Following this 72-hour, high-calorie rumspringa, the team spends the next few days brainstorming hundreds of potential Popeyes concepts by talking about evolving trends as well as their personal lives. Once the list is compiled, the group then undertakes the tedious work of stress-testing all the possibilities against their logistical realities, such as figuring out how the item would be produced, whether it would successfully scale on a global level and how it might be marketed. Finally, the company spends months developing and testing the chosen product internally before it arrives in stores.

In 2016, long before the new Popeyes Chicken Sandwich was a sketch on a drawing board, I joined one of their ideation sessions in New Orleans, the spiritual roost of the company, which is now headquartered in Miami. After a flurry of ghost tours, live jazz, remoulades, spiced pig ears and muffulettas, the group assembled at Mardi Gras World — the famous carnival-float emporium — to digest everything they consumed in the city’s oldest and newest institutions. But this was more than just a field trip. Each delegate was also tasked with sharing insights about food in terms of their lives and families. “I can pretty much guarantee that whatever your obsession is, it’s going to filter out into the larger audience because that’s our responsibility,” Alarcòn told the team before describing her obsession du jour: the comfort food of her childhood like fondue and casseroles.

Over king cake and coffee, each participant made a quick presentation, touching on themes and topics that would otherwise seem out of place at a fast-food ideation summit. A marketing manager discussed his pursuit of “cleaner eating” to help accommodate his partner’s autoimmune disease. A product developer told a story about bonding with his Brazilian mother-in-law by Skyping her in Rio and cooking together.
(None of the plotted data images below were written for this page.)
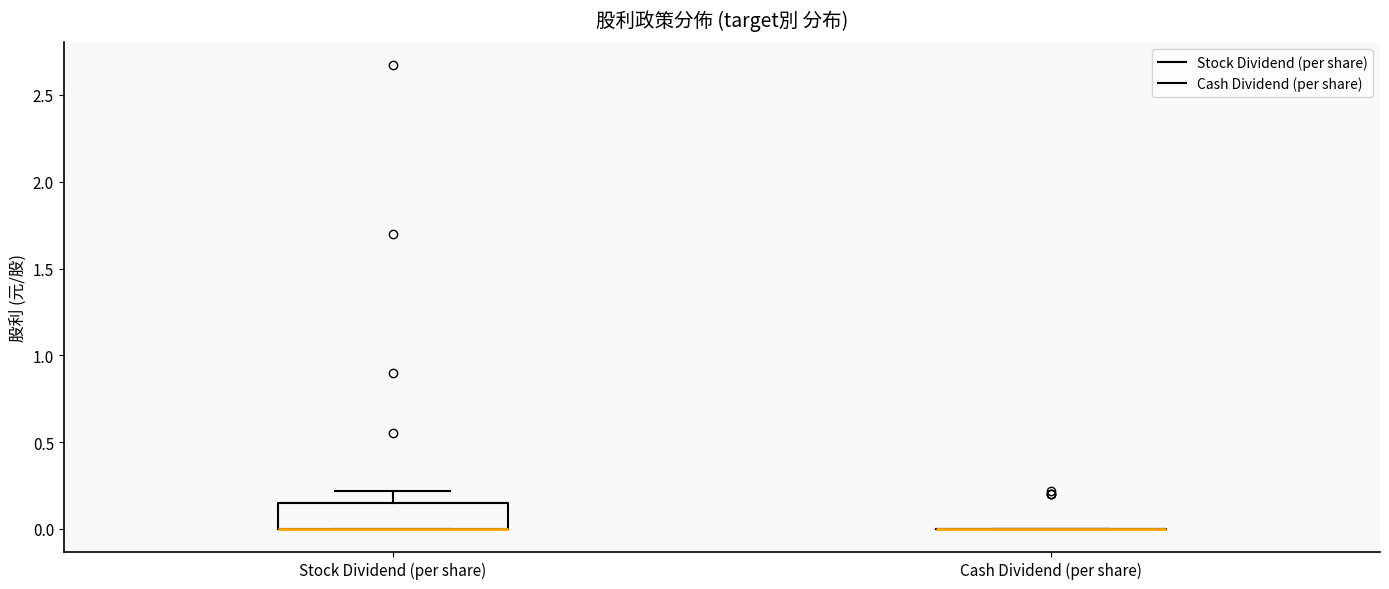

Reading left to right, transcribe this box plot: for each box, give where its median line is, the range the box spans, and where its two whiskers end, as read against the y-axis. The values are not printed on the chart, so give them approximately, as read against the axis.

Stock Dividend (per share): median 0.00 (drawn on the box's lower edge), box 0.00 to 0.15, whiskers 0.00 to 0.20
Cash Dividend (per share): box collapsed to a line at 0.00, whiskers 0.00 to 0.00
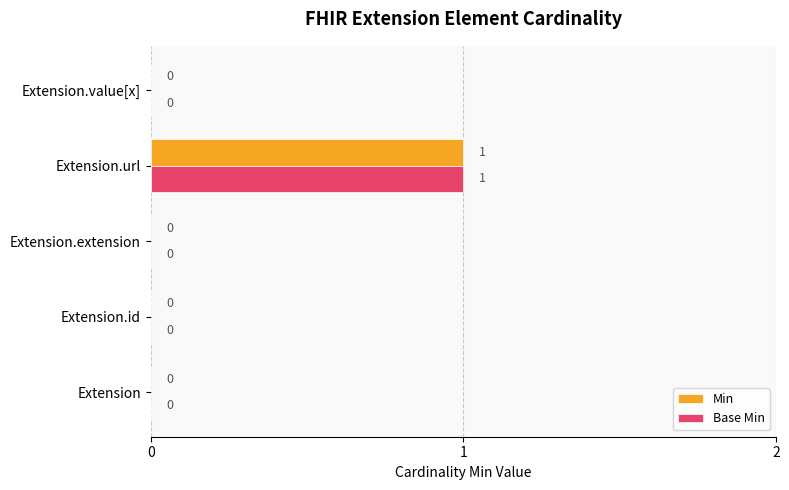

True or false: Base Min has a value of 0 at Extension.id.

True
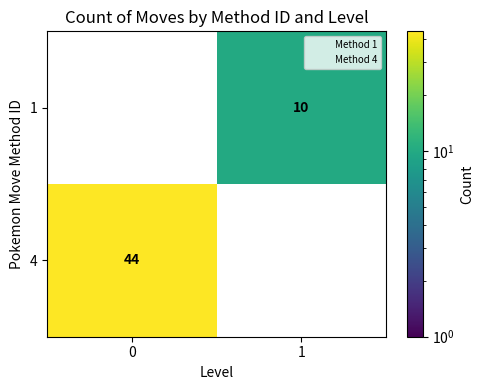

What is the sum of the 4 values at 0 and 1?

44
A member of the social media team talked about a weekly ritual of getting sandwiches with his daughter at Jersey Mike’s subway chain. One franchisee had adapted his diet to work within the boundaries his family’s gluten-free regimen. Another chef talked about honoring his father by recreating a family Cajun-style barbecue recipe. Next, huge sheets of white paper were tacked to the walls and the ideas started to flow.

In the aftermath of the Popeyes sandwich fervor, what this intensive, intimate process reveals is how in the age of gimmicky, brightly colored, Instagram-friendly food items, there is also a literal and spiritual hunger for something relatable and familiar. After all, the Popeyes Chicken Sandwich, which will reportedly return to stores in the fall, is just a sandwich. Sometimes, that’s more than enough.